Each new mine is evaluated on a stand-alone basis as operational and financial projections are assembled and refined during the project justification, design and development processes as it seeks to carve its niche as a low-risk, high-return competitive position on the supply curve. It is rare, however, for a longwall mine project to move forward as planned. Production shortfalls and cost overruns lead to associated problems with customers, shareholders and lenders. It is Boyd’s opinion that mine planning and financial forecasting issues, in conjunction with the potential for major project deviations due to current industry pressures, represent the greatest collective difficulties facing the Australian longwall industry.

New longwall projects must consistently deliver high production volumes compared to existing mines in order to justify up-front investment. It is commonly assumed that new mines, equipped with modern infrastructure, will achieve or surpass historical norms in operational efficiency and productivity. Such targets are often difficult at new mines, which are exploiting reserves that are less attractive than those at previous mines (otherwise, the new projects would have been developed first).
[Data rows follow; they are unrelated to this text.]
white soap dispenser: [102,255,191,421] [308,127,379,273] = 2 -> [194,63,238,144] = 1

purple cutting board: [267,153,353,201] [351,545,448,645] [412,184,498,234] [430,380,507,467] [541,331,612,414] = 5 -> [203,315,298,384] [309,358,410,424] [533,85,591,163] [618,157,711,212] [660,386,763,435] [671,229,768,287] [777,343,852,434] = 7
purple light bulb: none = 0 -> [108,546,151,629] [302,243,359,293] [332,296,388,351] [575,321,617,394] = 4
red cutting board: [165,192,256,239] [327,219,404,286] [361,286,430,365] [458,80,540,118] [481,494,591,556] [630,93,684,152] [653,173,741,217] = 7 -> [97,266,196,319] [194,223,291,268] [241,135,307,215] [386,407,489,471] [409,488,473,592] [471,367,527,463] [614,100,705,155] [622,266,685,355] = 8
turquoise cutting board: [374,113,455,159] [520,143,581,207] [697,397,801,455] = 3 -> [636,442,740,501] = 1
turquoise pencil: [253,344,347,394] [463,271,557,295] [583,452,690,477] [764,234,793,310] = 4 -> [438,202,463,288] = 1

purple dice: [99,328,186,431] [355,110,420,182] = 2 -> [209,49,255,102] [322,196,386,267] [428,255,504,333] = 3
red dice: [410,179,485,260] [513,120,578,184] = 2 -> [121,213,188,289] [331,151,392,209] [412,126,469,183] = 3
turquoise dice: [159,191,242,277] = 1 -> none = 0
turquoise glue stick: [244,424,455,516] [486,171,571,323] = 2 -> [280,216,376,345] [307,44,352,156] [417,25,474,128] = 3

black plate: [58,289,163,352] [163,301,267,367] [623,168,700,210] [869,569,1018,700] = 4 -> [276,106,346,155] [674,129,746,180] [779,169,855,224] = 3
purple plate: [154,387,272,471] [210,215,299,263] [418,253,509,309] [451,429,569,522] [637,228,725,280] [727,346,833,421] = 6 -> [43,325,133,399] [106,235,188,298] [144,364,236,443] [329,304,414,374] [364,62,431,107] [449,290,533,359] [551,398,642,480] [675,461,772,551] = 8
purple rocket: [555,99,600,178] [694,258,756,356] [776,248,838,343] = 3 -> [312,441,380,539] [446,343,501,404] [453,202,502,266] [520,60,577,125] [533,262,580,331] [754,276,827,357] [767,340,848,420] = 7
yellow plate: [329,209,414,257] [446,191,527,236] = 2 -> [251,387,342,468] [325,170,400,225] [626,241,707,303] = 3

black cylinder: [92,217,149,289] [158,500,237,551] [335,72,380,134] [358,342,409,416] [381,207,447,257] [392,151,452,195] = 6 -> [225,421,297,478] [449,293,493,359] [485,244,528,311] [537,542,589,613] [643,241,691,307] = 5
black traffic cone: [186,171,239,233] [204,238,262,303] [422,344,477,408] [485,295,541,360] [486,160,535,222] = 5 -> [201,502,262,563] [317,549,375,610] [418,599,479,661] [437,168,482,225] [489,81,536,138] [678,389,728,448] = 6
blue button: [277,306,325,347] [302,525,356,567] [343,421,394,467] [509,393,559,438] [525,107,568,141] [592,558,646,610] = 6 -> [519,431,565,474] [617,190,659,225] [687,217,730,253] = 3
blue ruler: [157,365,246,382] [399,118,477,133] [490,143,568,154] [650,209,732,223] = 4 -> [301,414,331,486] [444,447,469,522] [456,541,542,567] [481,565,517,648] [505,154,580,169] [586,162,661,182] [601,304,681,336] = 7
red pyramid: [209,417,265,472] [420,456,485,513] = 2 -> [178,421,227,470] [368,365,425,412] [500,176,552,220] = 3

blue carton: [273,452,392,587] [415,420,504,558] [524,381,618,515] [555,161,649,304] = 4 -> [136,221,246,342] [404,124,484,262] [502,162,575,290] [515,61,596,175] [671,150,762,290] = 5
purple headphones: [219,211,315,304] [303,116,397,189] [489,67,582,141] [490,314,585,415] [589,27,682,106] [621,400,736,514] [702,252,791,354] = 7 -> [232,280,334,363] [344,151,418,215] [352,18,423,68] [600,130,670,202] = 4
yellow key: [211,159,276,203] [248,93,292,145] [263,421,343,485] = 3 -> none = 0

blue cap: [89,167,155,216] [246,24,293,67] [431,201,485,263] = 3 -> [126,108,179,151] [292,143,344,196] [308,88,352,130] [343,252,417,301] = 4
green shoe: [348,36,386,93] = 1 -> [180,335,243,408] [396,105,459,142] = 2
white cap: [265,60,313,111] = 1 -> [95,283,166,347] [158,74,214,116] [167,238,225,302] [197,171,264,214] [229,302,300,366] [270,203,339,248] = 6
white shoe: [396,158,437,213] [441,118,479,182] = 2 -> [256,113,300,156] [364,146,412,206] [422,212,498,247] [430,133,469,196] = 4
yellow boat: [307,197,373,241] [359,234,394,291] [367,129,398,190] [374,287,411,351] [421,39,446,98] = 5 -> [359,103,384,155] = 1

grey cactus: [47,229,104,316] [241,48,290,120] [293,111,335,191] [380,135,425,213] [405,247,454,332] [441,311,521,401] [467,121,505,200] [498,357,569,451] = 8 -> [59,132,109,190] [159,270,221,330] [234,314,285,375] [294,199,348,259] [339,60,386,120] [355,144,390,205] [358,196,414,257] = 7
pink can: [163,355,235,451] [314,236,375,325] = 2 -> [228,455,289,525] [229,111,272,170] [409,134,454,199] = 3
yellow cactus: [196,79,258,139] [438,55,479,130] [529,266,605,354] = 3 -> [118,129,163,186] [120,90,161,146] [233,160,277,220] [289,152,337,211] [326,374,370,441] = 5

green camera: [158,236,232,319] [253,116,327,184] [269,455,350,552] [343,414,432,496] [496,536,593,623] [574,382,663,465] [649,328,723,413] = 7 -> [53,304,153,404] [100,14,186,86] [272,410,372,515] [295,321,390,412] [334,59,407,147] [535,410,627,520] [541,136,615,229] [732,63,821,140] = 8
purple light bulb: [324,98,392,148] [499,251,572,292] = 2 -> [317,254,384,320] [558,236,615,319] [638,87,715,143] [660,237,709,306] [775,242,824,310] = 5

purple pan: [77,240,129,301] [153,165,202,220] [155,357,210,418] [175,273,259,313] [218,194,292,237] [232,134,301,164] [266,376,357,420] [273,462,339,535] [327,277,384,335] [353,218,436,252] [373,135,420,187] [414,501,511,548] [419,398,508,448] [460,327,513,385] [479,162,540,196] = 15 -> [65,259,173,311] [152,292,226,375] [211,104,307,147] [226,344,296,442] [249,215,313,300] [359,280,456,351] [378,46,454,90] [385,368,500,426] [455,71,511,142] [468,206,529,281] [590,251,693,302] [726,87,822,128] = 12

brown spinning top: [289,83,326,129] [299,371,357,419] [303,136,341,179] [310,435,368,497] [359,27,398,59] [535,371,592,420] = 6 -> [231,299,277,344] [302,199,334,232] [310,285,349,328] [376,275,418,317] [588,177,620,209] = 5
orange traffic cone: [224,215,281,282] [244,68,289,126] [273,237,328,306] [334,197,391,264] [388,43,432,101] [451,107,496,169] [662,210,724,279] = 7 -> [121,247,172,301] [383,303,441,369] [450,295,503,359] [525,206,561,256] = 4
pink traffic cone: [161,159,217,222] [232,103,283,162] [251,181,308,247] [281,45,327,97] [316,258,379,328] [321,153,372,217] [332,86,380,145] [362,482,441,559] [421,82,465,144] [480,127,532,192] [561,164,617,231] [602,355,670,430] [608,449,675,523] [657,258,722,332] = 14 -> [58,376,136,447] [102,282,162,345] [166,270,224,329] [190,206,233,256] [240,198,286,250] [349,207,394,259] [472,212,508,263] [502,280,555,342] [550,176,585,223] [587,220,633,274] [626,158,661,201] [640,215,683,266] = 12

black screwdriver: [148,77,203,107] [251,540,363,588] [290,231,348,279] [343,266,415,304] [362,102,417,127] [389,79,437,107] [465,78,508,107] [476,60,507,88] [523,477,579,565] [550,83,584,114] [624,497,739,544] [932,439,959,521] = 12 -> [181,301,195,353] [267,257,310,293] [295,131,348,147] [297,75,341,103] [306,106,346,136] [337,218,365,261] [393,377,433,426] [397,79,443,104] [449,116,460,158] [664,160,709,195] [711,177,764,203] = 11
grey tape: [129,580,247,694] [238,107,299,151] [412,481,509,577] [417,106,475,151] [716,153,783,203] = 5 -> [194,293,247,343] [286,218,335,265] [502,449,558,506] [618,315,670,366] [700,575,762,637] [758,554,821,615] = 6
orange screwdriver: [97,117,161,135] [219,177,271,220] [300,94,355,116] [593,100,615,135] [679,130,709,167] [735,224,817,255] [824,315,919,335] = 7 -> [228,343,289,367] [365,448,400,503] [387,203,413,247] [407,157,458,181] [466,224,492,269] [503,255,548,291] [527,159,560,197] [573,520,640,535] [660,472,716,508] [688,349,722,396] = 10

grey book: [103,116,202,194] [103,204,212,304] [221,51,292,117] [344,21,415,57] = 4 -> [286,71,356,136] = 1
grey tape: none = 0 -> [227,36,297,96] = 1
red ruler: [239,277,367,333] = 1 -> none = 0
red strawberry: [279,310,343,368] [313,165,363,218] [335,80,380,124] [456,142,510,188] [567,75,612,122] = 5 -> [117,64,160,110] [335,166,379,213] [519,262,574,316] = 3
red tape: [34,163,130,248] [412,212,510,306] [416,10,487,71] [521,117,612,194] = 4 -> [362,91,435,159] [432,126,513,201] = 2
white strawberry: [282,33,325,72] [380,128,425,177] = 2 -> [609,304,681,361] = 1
Aggressive ramp-up periods support investment but may compromise “achievability”. Mines overstate development expectations and do not allocate sufficient resources to their development activities often resulting in longwall underperformance, float and reduced operating margins.

The escalation of initial expenditures and cash expenses, project delays and overall industry competition for all resources further contribute to shortfalls relative to plans. Most plans are prepared on a site-specific basis so it is rare that the cumulative impacts of external industry factors are considered.

By international comparison longwall mine plans in Australia are prepared to a high standard and in great detail with precisely calculated outcomes. However, history suggests that such plans have rarely been accurate, let alone precise. This may be attributed to a general reluctance to incorporate unknown, but likely, deviations from desired outcomes, or a capacity to manage unforeseen events. It is further compounded by pressures on managerial and technical personnel to “do better” when projecting future performance, resulting in a plan that assumes historical problems will no longer be encountered. As such, it is common to see plans that have downside risk, but no upside potential; disappointments are inevitable.

Boyd’s strategy is to provide our clients – mine operators, customers, lenders, etc – with realistic assessments that reflect likely outcomes, including both upside potential and downside risk.